Saat Privilege Menjadi Bahan Konten: Mengupas Tren Viral Kesenjangan Sosial

Narasi Garda Pena– Akhir-akhir ini tren kesenjangan sosial menjadi topik yang hangat diperbincangkan di berbagai platform media sosial. Di TikTok dan Instagram misalnya, tren kesenjangan sosial dikemas rapi dalam sebuah video berdurasi pendek yang berisi percakapan antara dua orang. Biasanya, topik utama yang menjadi buah bibir dalam konten ini berisi seputar kehidupan sehari-hari yang mencerminkan adanya kesenjangan sosial antara kedua belah pihak. Contohnya seperti suara kipas angin yang dikira hujan, hingga atap bocor yang disangka suara keran air dari wastafel.

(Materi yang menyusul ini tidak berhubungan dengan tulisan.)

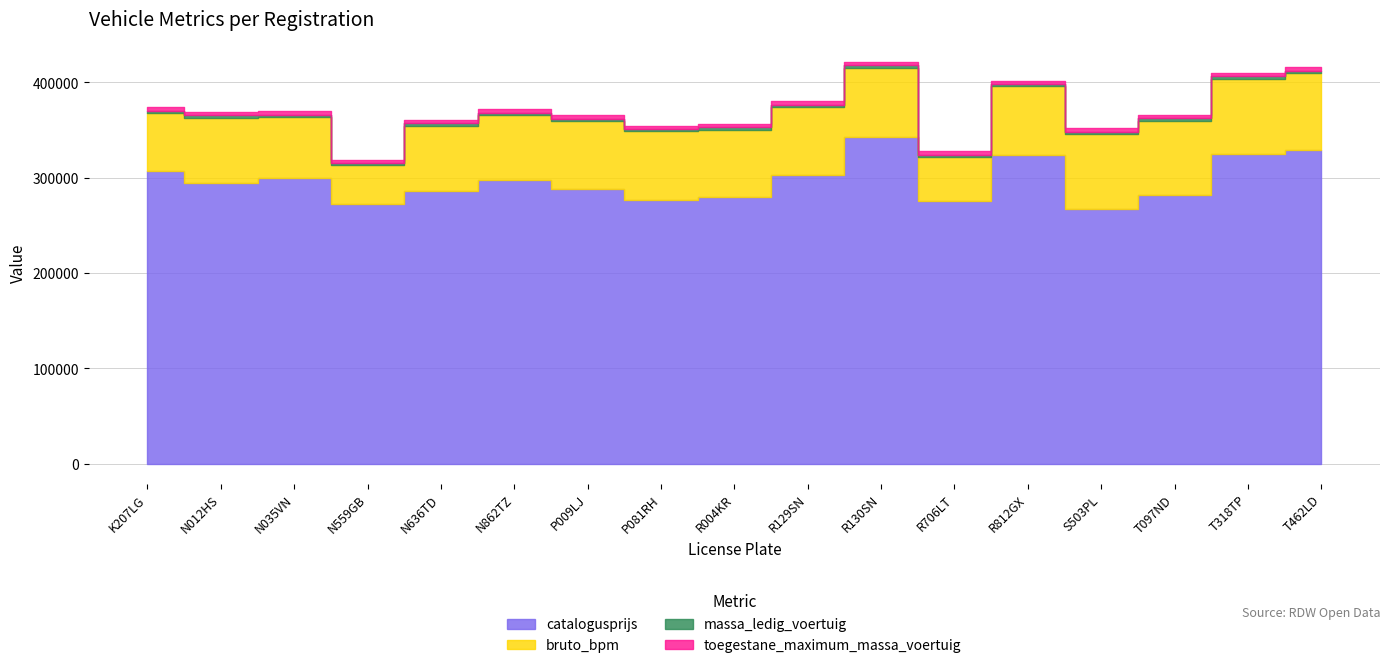

Which series has the largest total across all categories?

catalogusprijs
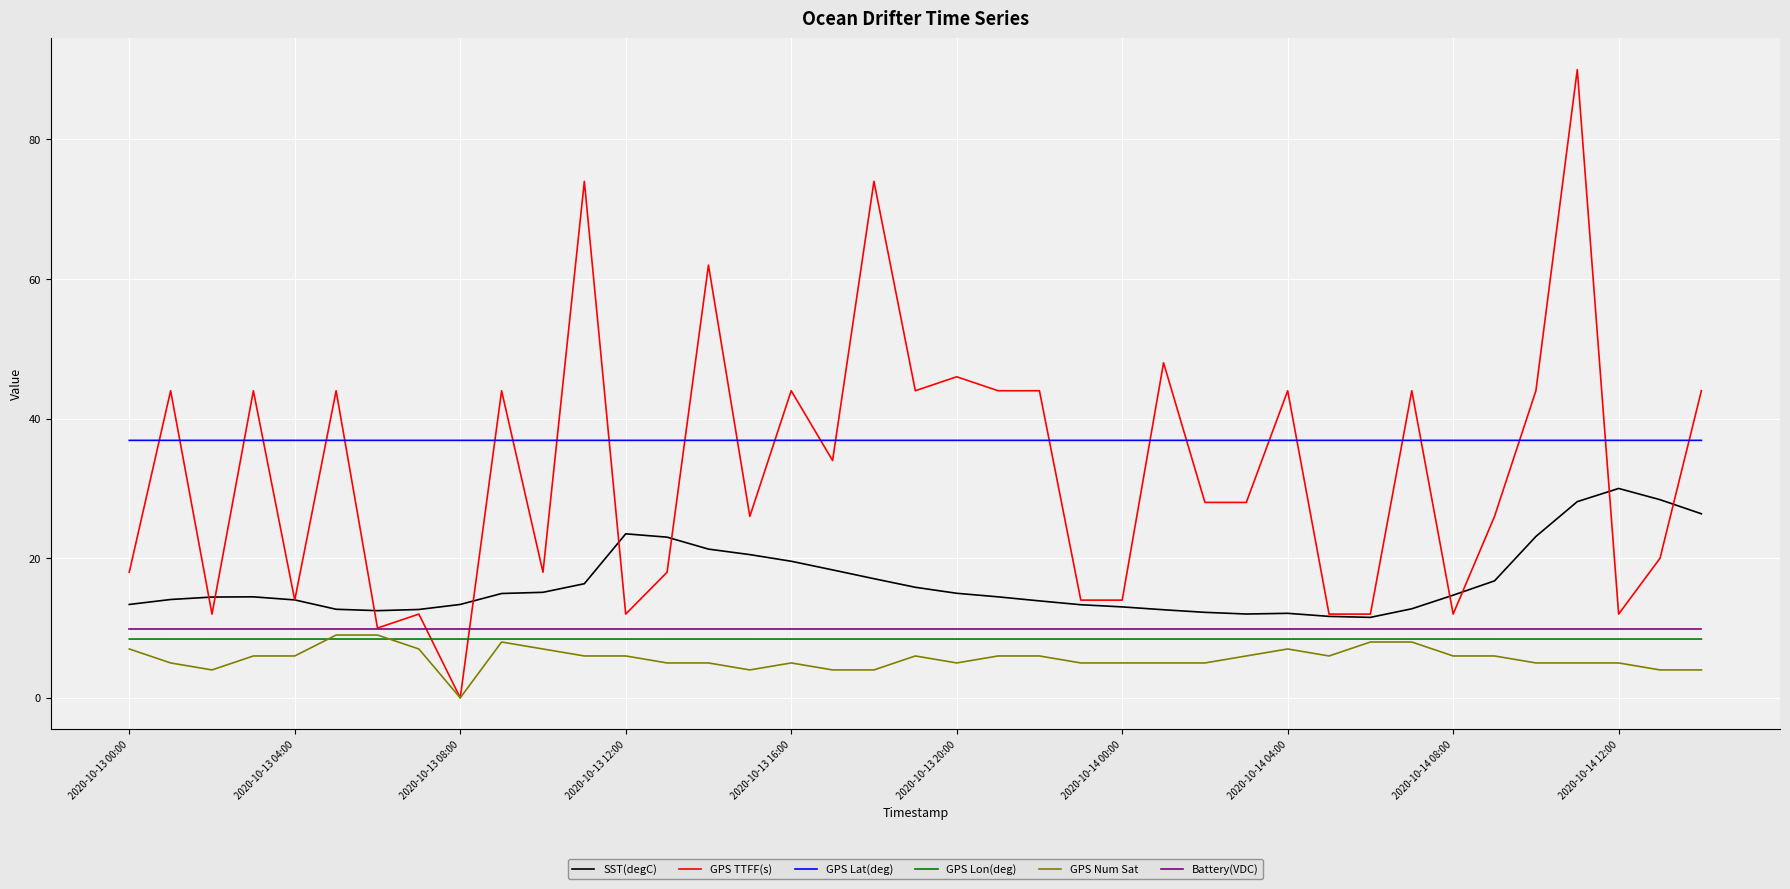

Which series has the widest spread of values?

GPS TTFF(s)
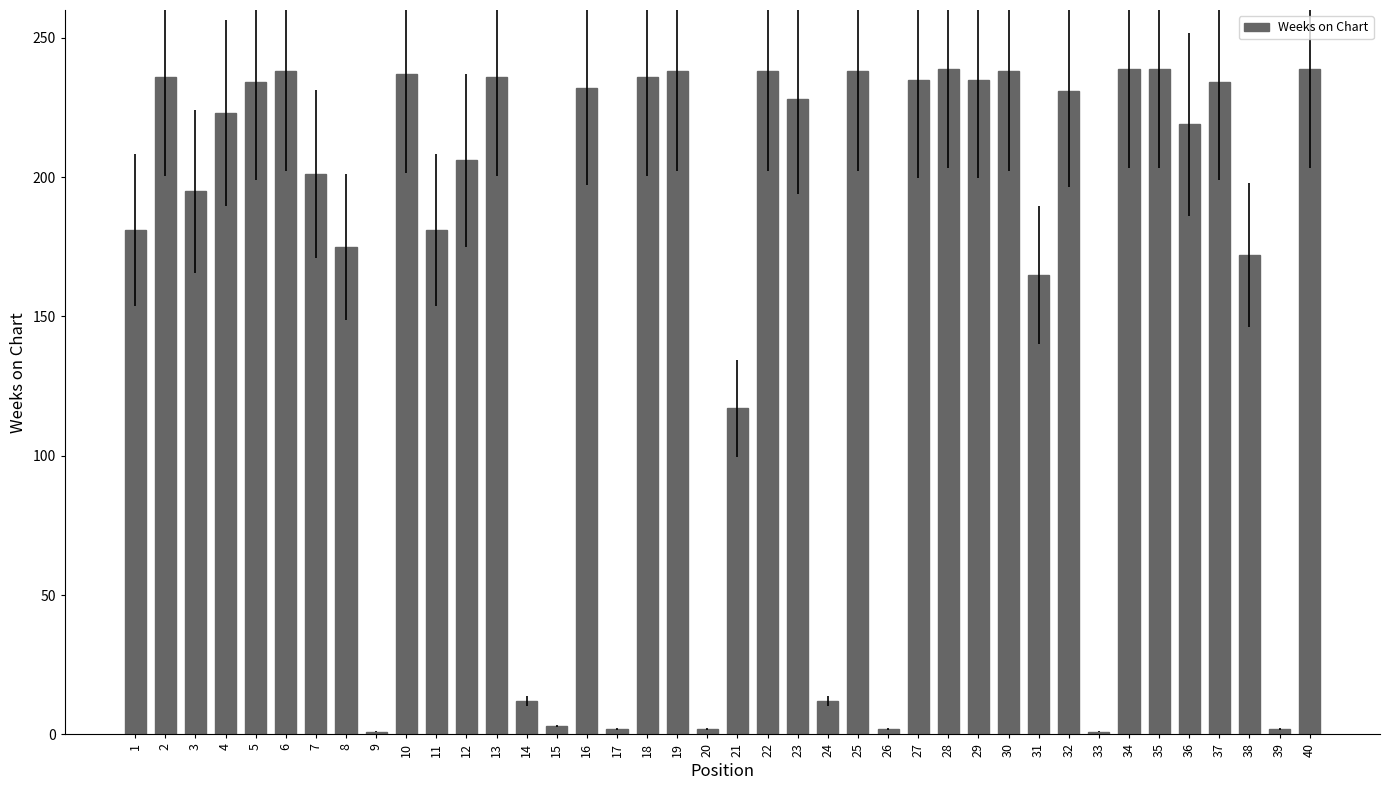

The chart shows a value of 400 at 27. True or false?

False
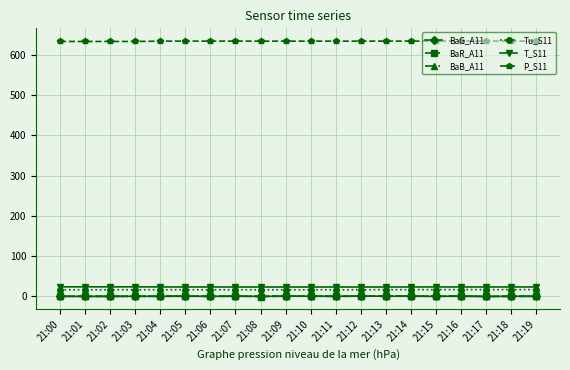

What is the difference between the maximum and minimum values in the T_S11 series?

0.4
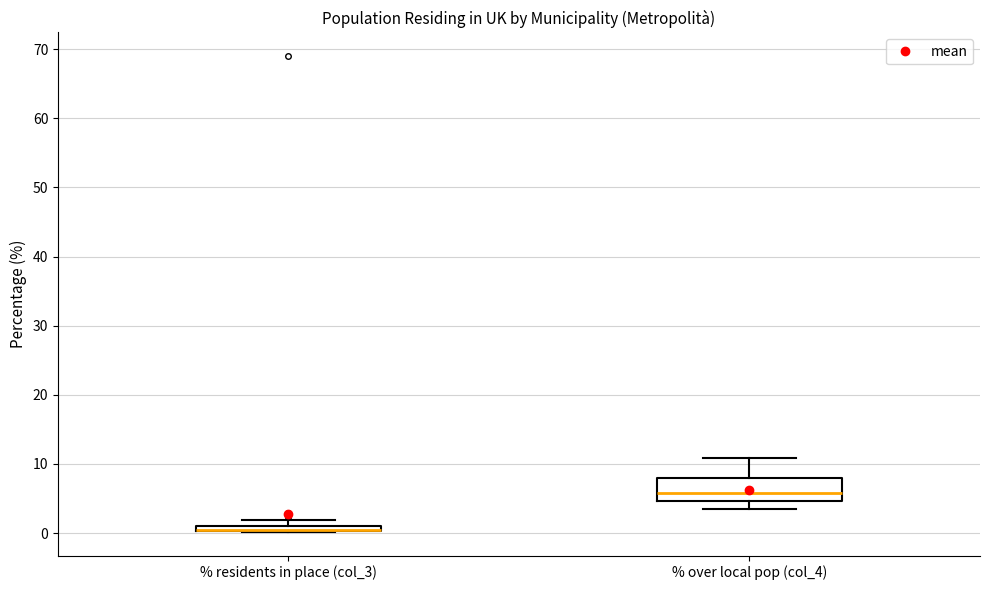

Comparing the boxes themselves (not the whiskers), which one is the tallest?

% over local pop (col_4)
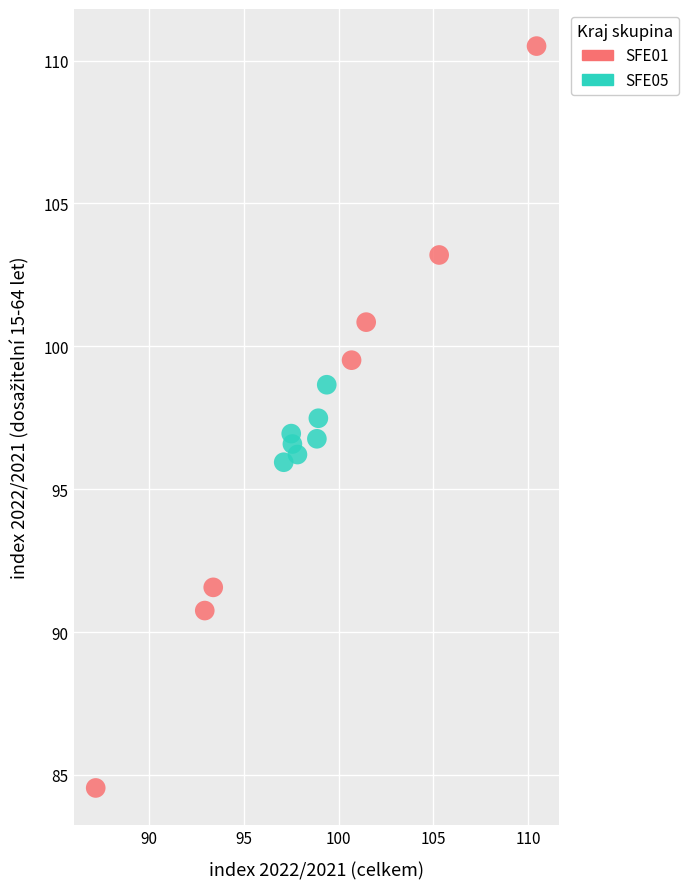

Which series reaches the minimum Y coordinate?

SFE01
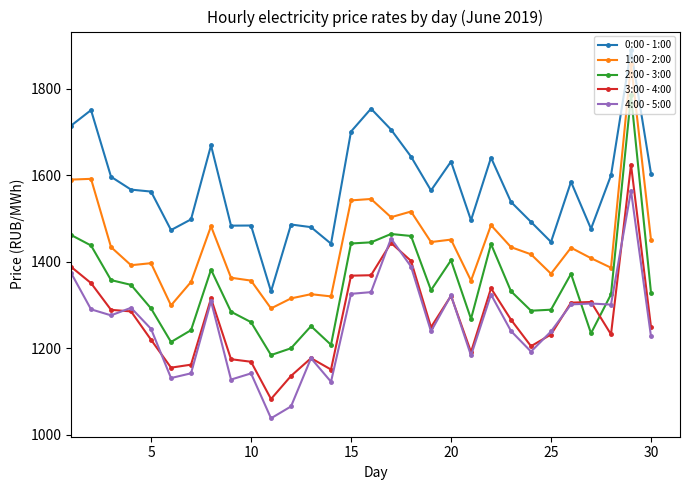

How many distinct data groups are displayed?

5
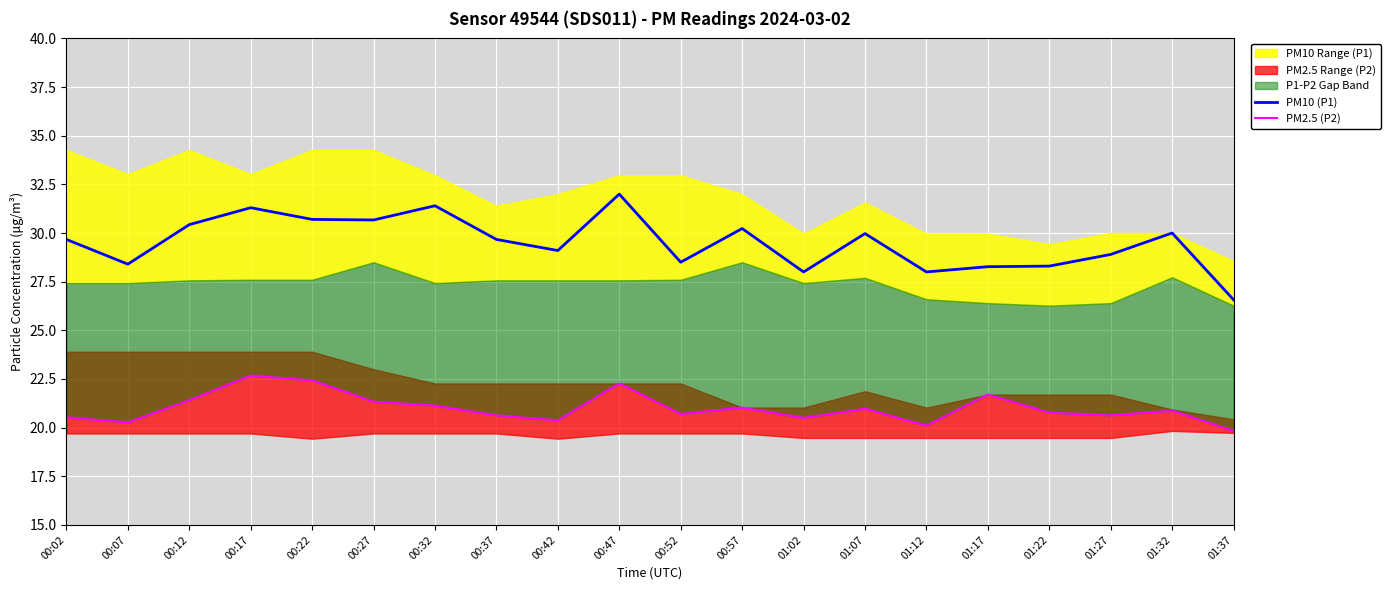

What is the highest value of the PM2.5 (P2) series?

22.7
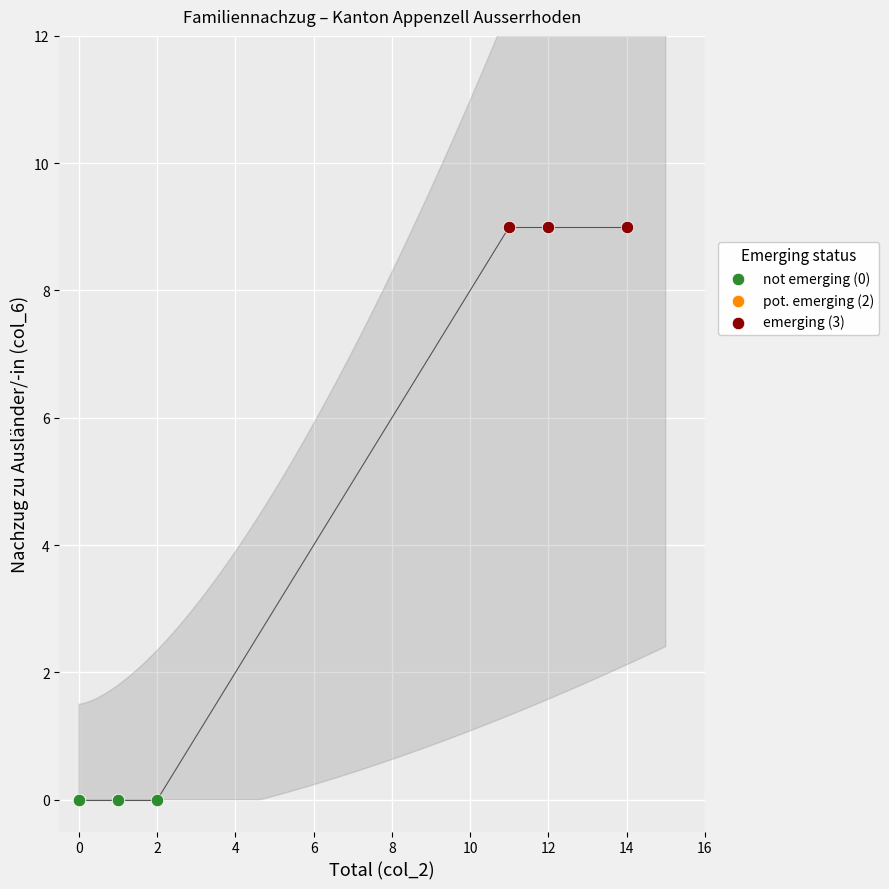

Which series reaches the minimum Y coordinate?

not emerging (0)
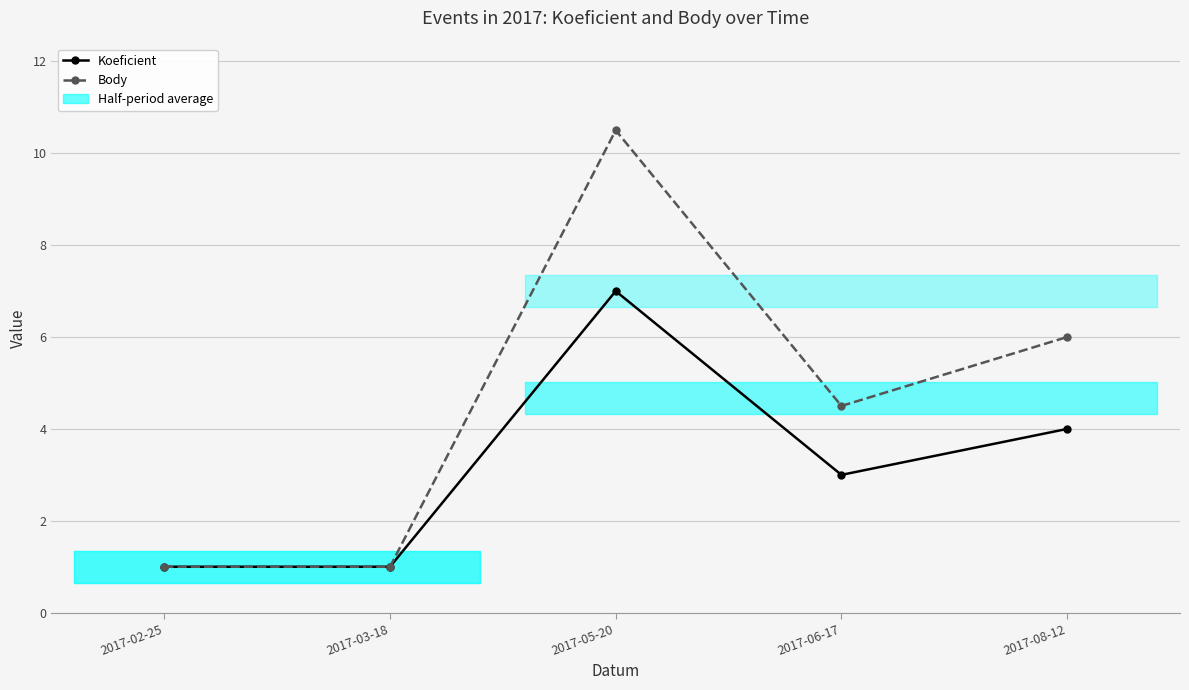

True or false: Koeficient has more than 2 points higher than both neighbors.

False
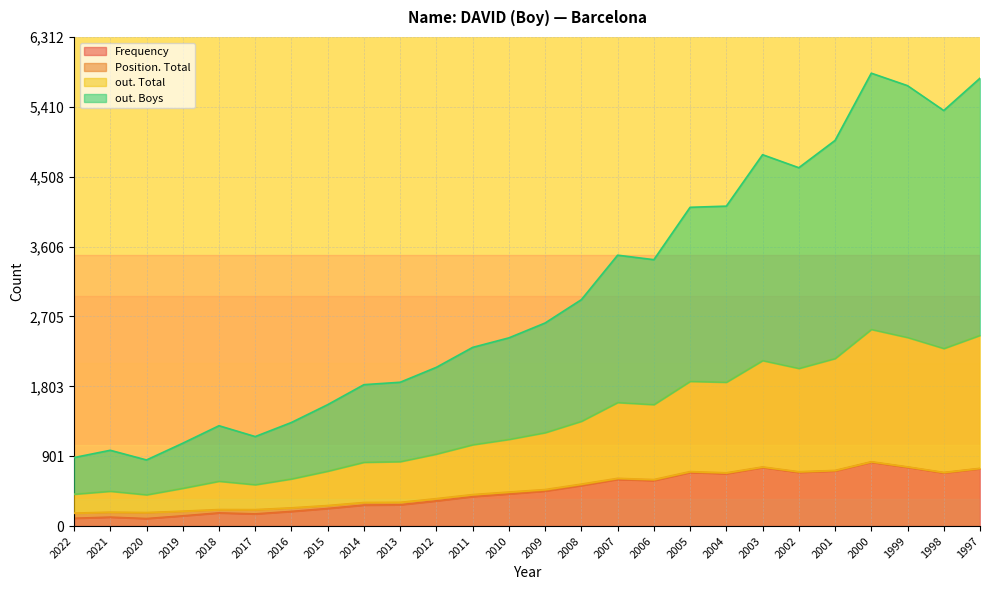

What is the maximum value for Frequency?

825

Konten tersebut menuai beragam tanggapan dari masyarakat. Sebagian orang menganggapnya sebagai humor semata, namun ada pula yang melihatnya sebagai sindiran tajam terhadap realitas kehidupan di Indonesia saat ini. Lantas, apa sebenarnya makna dari kesenjangan sosial itu sendiri?
Kesenjangan sosial, menurut Kamus Besar Bahasa Indonesia (KBBI), merupakan ketidakseimbangan, perbedaan, atau jurang pemisah yang terjadi dalam tatanan masyarakat. Hal ini mencakup ketidaksetaraan dalam berbagai aspek, seperti pendidikan, pekerjaan, kesehatan, dan akses terhadap sumber daya lainnya. Misalnya, anak dari keluarga kaya bisa mengakses sekolah elite dan berkualitas, sementara anak dari keluarga kurang mampu kesulitan memperoleh pendidikan yang sama. Kesenjangan ini dapat memicu berbagai masalah sosial, seperti meningkatnya angka kriminalitas, masalah kesehatan, dan ketegangan sosial.
Tak hanya soal ketimpangan pendidikan, konten ini juga menyoroti nasib dari kalangan pekerja. Misalnya, soal lembur yang hanya dibayar dengan ucapan terima kasih, atau kewajiban bekerja di hari libur. Isu kesenjangan sosial juga dimanfaatkan sebagai bentuk protes terhadap ketidakadilan, seperti keluhan warga terkait yang harus berdesakan naik kereta rel listrik (KRL), sementara pejabat menikmati transportasi mewah atau jet pribadi.
Dosen Ilmu Komunikasi Universitas Lampung, Feri Firdaus, menyatakan bahwa konten kesenjangan sosial bukan hanya sekadar tren humor saja, melainkan cerminan meningkatnya keresahan generasi muda, terutama Gen Z, terhadap kondisi sosial ekonomi di Indonesia.
Di tangan Gen Z, kesenjangan sosial dibungkus rapi dalam bentuk humor. Alih-alih menyuarakannya dengan emosi, mereka menyuarakan keresahan melalui pendekatan yang dianggap sesuai dengan realitas kehidupan sehari-hari. Di balik konten lucu yang menggelitik ini, tersimpan kritik tajam terhadap akar permasalahan sosial yang membuat warganet berpikir tentang realitas pahit di Indonesia yang terkandung dalam konten tersebut.
Adanya kesenjangan sosial yang semakin meluas dan melebar di Indonesia bukan hanya menjadi tantangan ekonomi, tetapi juga ancaman terhadap integrasi nasional. Ketimpangan dalam bidang kesehatan, pendidikan, dan distribusi kekayaan menciptakan jurang antar kelompok masyarakat yang dapat memicu adanya disintegrasi nasional.
Mengacu pada pemikiran Howard Wriggins dalam Muhaimin dan Collin Max Andrews, terdapat lima pendekatan untuk mencapai integrasi nasional, yaitu: ancaman dari luar, gaya politik kepemimpinan, kekuatan lembaga-lembaga politik, ideologi nasional, dan kesempatan pembangunan ekonomi. Fenomena kesenjangan sosial saat ini tidak mencerminkan integrasi nasional karena salah satu aspek tersebut tidak terpenuhi, yakni gaya politik kepemimpinan yang tidak adil.
Dari fenomena privilege yang menjadi konten viral, dapat disimpulkan bahwa kesenjangan sosial bukanlah masalah kecil. l. Ini adalah persoalan kompleks yang membutuhkan kesadaran kolektif, kebijakan inklusif, dan aksi nyata untuk mengatasinya. Masyarakat juga memiliki peran penting dalam menciptakan lingkungan yang lebih adil, dengan cara menghargai perbedaan, menumbuhkan empati, dan mendukung perjuangan keadilan sosial.